Step Three – Publish Your Article at EZA

The process for submitting articles is easy.  Just login and click “Submit New Article.”  Then copy-and-paste your content into the fields.  Choose a category, add a brief summary, and voila!

Oh, just one more thing.  Be absolutely sure you make the most of that box they call the “Resource Box.”  This is where you’re going to include a little info about you and/or your business.  More importantly, this is where you get to include a link to your website.

Hit submit and you’re done.  The article reviewers will take a look at your submission and your article should be live within a few days.  If you have to make changes, they’ll let you know exactly what to change so you’re not left in the dark.

(NOTE: The *really* quick method for doing this is to hire someone to write your articles for you.  You can even pay a full service firm to submit too.)

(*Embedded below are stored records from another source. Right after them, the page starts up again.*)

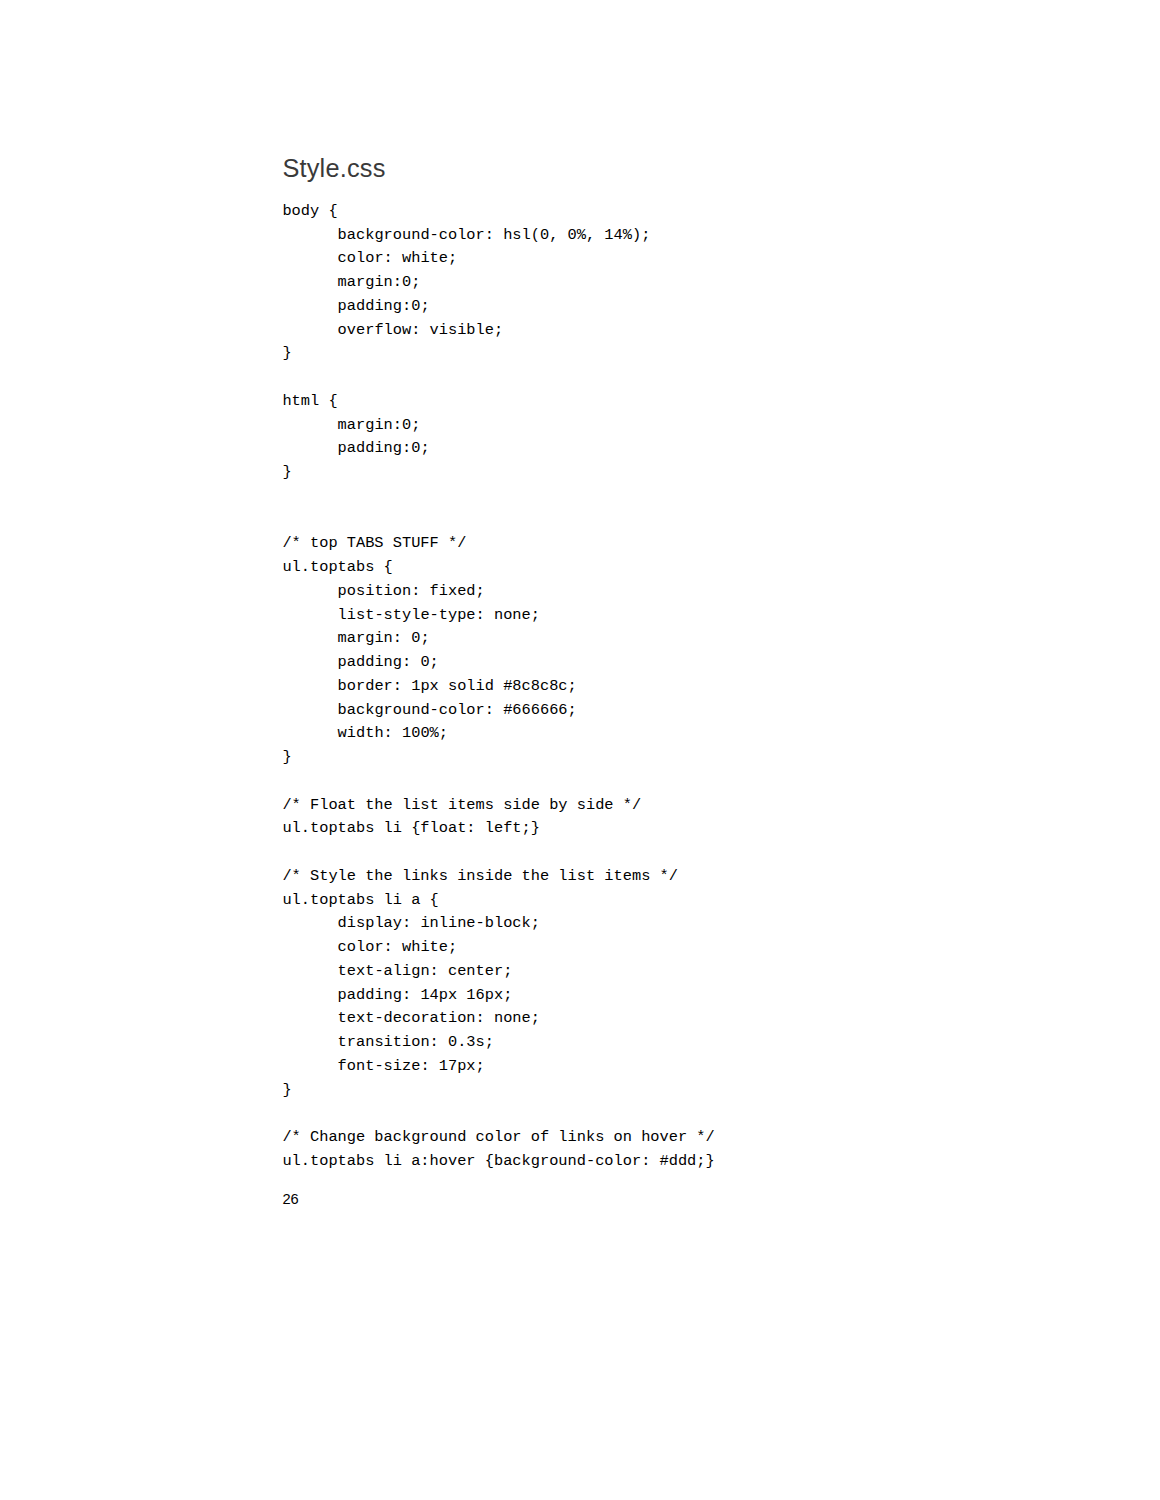Style.css
body {
      background-color: hsl(0, 0%, 14%);
      color: white;
      margin:0;
      padding:0;
      overflow: visible;
}

html {
      margin:0;
      padding:0;
}


/* top TABS STUFF */
ul.toptabs {
      position: fixed;
      list-style-type: none;
      margin: 0;
      padding: 0;
      border: 1px solid #8c8c8c;
      background-color: #666666;
      width: 100%;
}

/* Float the list items side by side */
ul.toptabs li {float: left;}

/* Style the links inside the list items */
ul.toptabs li a {
      display: inline-block;
      color: white;
      text-align: center;
      padding: 14px 16px;
      text-decoration: none;
      transition: 0.3s;
      font-size: 17px;
}

/* Change background color of links on hover */
ul.toptabs li a:hover {background-color: #ddd;}
26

Why Articles Are So Effective

Using EzineArticles.com is great because their articles rank high in Google.  These days it’s pretty tough to position a new website without using strategies like this to drive traffic.  In some cases, it’s basically impossible in the short-term.

But the greatest value you will take away from this process is an increased level of credibility.  By the time surfers click through to your website, they will have already established a relationship with you.  The chances of these visitors making a purchase or initiating contact on your website are much higher.

Give it a try.  I’m not saying article marketing is going to transform your business overnight, but it is without a doubt one of the fastest ways to get more exposure for yourself and your brand online!